Gore's reply avoided a direct response to the proposition of family-planning-by-extortion. However, his interlocutor persisted: "What about hospital ships that can deliver family planning?" After a brief discussion with USAID Director Atwood, Gore delivered the following answer:
The UN force that has been authorized to re-establish stability and support the re-establishment of the legitimate government of Haiti has been supplemented by a highly developed plan to assist that nation in a sustainable economic recovery. There was a [foreign aid] donor's conference this last week in Paris. There has been a great deal of highly sophisticated work that has given attention to a broad range of problems that need to be addressed in Haiti .... There will be an effort by the world community, by the international community, to address a broad range of problems in Haiti and help them get back on their feet.
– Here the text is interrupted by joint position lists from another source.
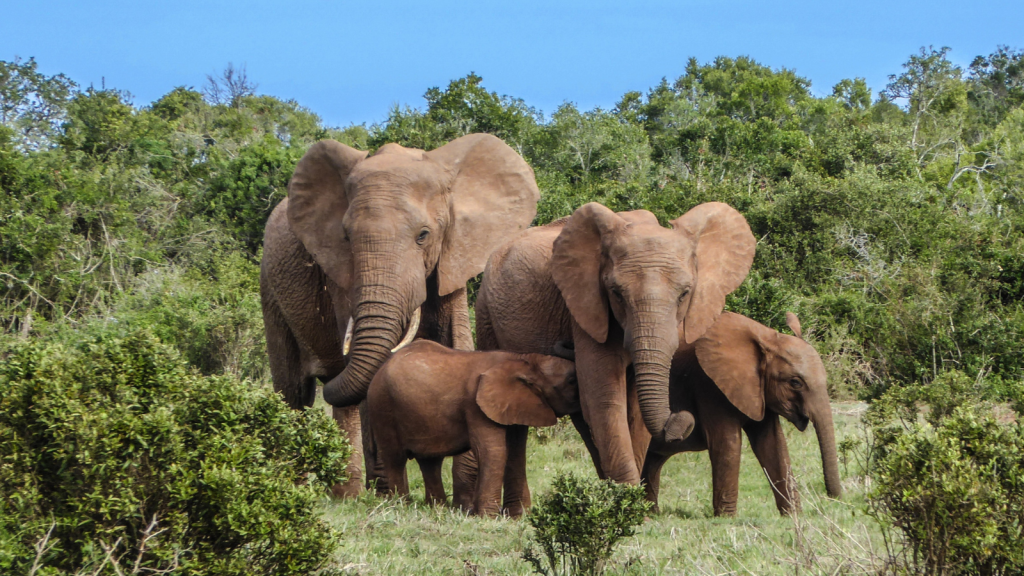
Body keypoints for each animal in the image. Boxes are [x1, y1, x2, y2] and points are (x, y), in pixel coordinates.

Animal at [260, 131, 540, 494]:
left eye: (423, 235)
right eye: (346, 237)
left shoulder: (452, 256)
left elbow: (457, 342)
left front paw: (464, 495)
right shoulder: (340, 273)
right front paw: (388, 492)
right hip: (269, 287)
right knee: (294, 393)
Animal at [366, 338, 577, 512]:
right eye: (571, 380)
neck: (523, 360)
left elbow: (516, 453)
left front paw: (519, 516)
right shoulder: (475, 405)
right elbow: (492, 451)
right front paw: (487, 517)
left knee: (430, 461)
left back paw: (437, 509)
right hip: (382, 406)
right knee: (395, 458)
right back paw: (401, 506)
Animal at [475, 199, 757, 481]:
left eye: (684, 294)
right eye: (616, 293)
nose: (682, 418)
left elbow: (633, 410)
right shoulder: (586, 308)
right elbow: (605, 398)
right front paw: (627, 492)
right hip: (485, 312)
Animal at [643, 311, 843, 512]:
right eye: (795, 382)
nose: (833, 498)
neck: (767, 338)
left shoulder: (759, 392)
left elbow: (773, 444)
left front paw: (794, 515)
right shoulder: (708, 384)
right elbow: (727, 443)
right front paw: (725, 517)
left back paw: (652, 513)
It is significant that Gore did not reject outright the suggestion that UN "aid" to Haiti may be used as leverage to compel Haitians to accept sterilization, abortion, and other "family planning" options -- perhaps because (as demonstrated above) such linkage is a common population control practice.
Globalizing FACE? Just as individual women are browbeaten into abortions or sterilizations by population controllers, nations which retain their pro-life values will be compelled to surrender them under threat of political ostracism, economic sanctions, or worse. Congressman Chris Smith (R-NJ), a dissident in the otherwise monolithically pro-abortion U.S. delegation to Cairo, condemned the Clinton Administration's "obsession with abortion on demand." Smith told THE NEW AMERICAN that the Administration's attempt to draw a distinction between a "global right to abortion" and "assuring access to abortion" is basically meaningless. "It is access to abortion that is causing all of the controversy in the states," Smith said, noting that the health care debate foundered on the issue of government funded .... to abortion in a access national health care system.
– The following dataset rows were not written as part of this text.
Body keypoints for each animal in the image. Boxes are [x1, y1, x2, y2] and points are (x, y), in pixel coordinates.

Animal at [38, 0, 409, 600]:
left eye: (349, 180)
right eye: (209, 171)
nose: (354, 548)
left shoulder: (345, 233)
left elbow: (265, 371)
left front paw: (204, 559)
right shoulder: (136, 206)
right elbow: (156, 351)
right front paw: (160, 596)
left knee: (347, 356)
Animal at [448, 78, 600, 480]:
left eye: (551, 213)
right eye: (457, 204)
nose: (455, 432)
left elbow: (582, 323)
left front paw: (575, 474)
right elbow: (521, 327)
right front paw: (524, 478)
Asked how a global guarantee of "access" to abortion might be enforced, Smith told THE NEW AMERICAN: "If abortion becomes a so-called human right, any country that does not follow suit could be held in international fora to be in violation of that [right], and some actions might be taken against the government." According to Smith, "This has been one of the concerns of Ireland, with regards to its pro-life law, which courageously was put in by the people themselves by way of referendum."
At Cairo, the Clinton Administration and its globalist allies incessantly proclaimed their desire to make abortion and coercive population control measures "unnecessary." But it is also true that Lenin wanted to make the gulag "unnecessary"; he simply wanted to create a "New Soviet Man," and coercive measures would have been avoided had Lenin's subjects submitted to "education." Likewise, Hitler tried several "solutions" to the "problem" of racial impurities before the "Final Solution" became "necessary."
Because it sets forth the "necessity" of radical controls over human fertility, the Cairo program is a covenant with death. But, as Isaiah said of the corrupt political leadership whose earlier covenant with death he assailed, "... your covenant with death shall be disannulled, and your agreement with hell shall not stand; when the overflowing scourge shall pass through, then ye shall be trodden down by it."